Even the conference rooms play homage to the company’s initial beginnings.
“Our conference rooms are all named after horses or farms related to the Kentucky thoroughbred industry,” Allegretti said. “Our company was founded in Louisville and Nate Morris and Marc Spiegel, our co-founders, are Kentuckians, so while the company was moved here early on, and is based here, we wanted to kind of keep a link back to the company’s early founding.”
The cafeteria serves as a hallmark for the company’s efforts and a trial run for their customers, where not a single item goes to waste, according to Vice President of Sustainability David Rachelson. Disposable utensils have been replaced with silverware, mugs and more from the Salvation Army, which Rubicon also has a bin dedicated for employees who’d like to recycle clothing. Staff can drop off cell phones or computers for recycling at a bin in the office or enjoy a cup of joe at the coffee station without worry of creating any waste.
You won’t find a waste bin under any of the desks, but instead separate canisters for recycling, compost, non-traditional recyclables and more in the cafeteria.
“That does two things, one, we’re able to really target education at the point of these bigger bins—people sort better—but it also discourages waste generation in the first place because you actually have to take an extra step from your desk,” Rachelson said.
When asked why the South of all places to implement change, Allegretti said the area gives Rubicon a tremendous competitive edge.
“Atlanta is a world-class city with an exceptionally good quality of life and cost-of-living and so it would make sense if you’re going to be based in the South,” he said.

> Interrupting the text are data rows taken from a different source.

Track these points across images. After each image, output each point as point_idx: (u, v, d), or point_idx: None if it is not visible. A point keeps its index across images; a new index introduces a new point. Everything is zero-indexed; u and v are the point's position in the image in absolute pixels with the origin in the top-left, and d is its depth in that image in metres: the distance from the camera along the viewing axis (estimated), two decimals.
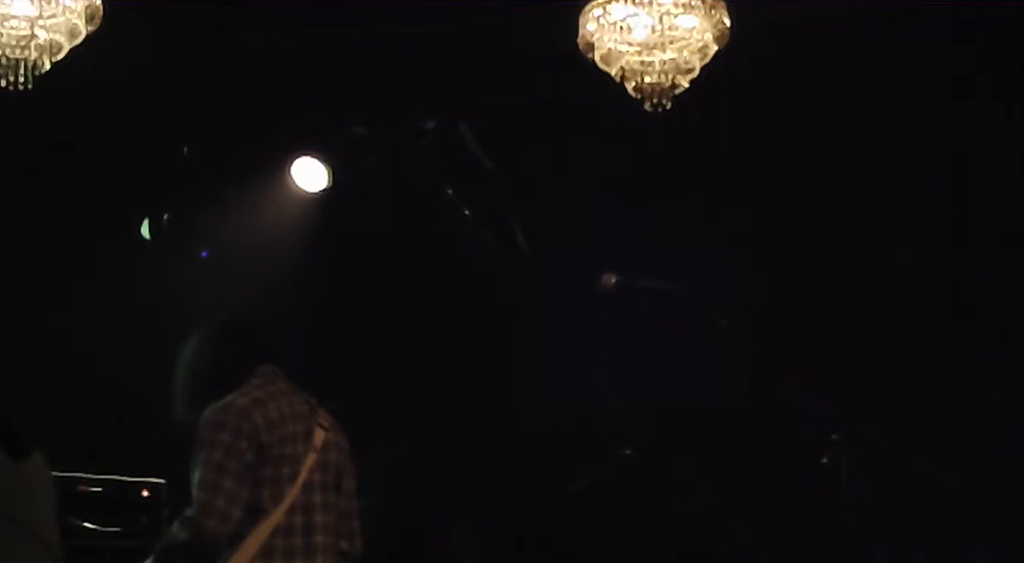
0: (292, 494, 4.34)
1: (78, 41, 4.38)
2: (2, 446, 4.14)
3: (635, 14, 4.42)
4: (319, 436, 4.47)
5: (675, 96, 4.51)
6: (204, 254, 6.41)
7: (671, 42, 4.47)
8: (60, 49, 4.38)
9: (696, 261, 5.96)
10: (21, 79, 4.34)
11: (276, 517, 4.31)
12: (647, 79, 4.50)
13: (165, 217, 6.24)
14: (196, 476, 4.30)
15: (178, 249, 6.27)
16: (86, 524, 4.98)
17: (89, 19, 4.37)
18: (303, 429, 4.44)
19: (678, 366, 6.14)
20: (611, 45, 4.50)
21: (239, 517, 4.26)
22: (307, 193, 6.27)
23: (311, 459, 4.41)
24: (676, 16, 4.42)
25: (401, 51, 6.16)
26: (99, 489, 5.14)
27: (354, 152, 6.07)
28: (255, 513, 4.30)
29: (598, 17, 4.47)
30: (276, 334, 4.77)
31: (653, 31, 4.43)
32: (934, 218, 6.17)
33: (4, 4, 4.28)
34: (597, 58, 4.54)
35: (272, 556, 4.30)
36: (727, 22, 4.47)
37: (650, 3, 4.39)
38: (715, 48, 4.51)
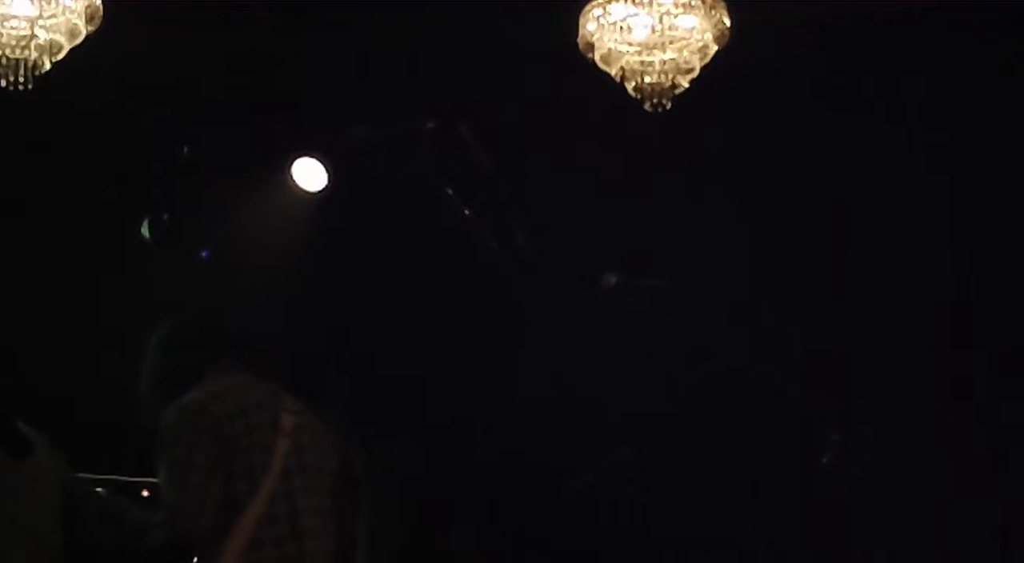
0: (269, 483, 4.28)
1: (78, 41, 4.37)
2: (2, 446, 4.15)
3: (635, 14, 4.41)
4: (287, 421, 4.38)
5: (675, 96, 4.50)
6: (204, 254, 6.41)
7: (671, 42, 4.46)
8: (60, 49, 4.37)
9: (696, 261, 5.97)
10: (21, 79, 4.33)
11: (257, 509, 4.23)
12: (647, 79, 4.49)
13: (165, 217, 6.25)
14: (162, 478, 4.26)
15: (178, 249, 6.27)
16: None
17: (89, 19, 4.36)
18: (267, 416, 4.36)
19: (677, 366, 6.15)
20: (611, 45, 4.49)
21: (212, 511, 4.19)
22: (307, 193, 6.28)
23: (283, 445, 4.32)
24: (676, 16, 4.41)
25: (401, 51, 6.16)
26: (99, 489, 5.13)
27: (354, 152, 6.09)
28: (234, 508, 4.23)
29: (598, 17, 4.46)
30: (245, 325, 4.74)
31: (653, 31, 4.42)
32: (933, 217, 6.17)
33: (4, 4, 4.27)
34: (597, 58, 4.54)
35: (261, 547, 4.22)
36: (727, 22, 4.47)
37: (650, 3, 4.39)
38: (715, 48, 4.50)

“But why the South vs. Silicon Valley or New York? Because places like Atlanta and like Louisville are closer to the problems of real world Americans. We feel very strongly about that. So the Rubicon Method, which is one piece of paper which says, ‘Here is how you can actually start to achieve this pie in the sky notion of zero waste,’ those sorts of documents or methodologies are not coming out of places like Silicon Valley. The answer isn’t always, ‘The tech will take care of it.’ The answer is usually, ‘The tech and some common sense will get you to the right answer,’ and I think there’s a lot of common sense in a place like Atlanta.”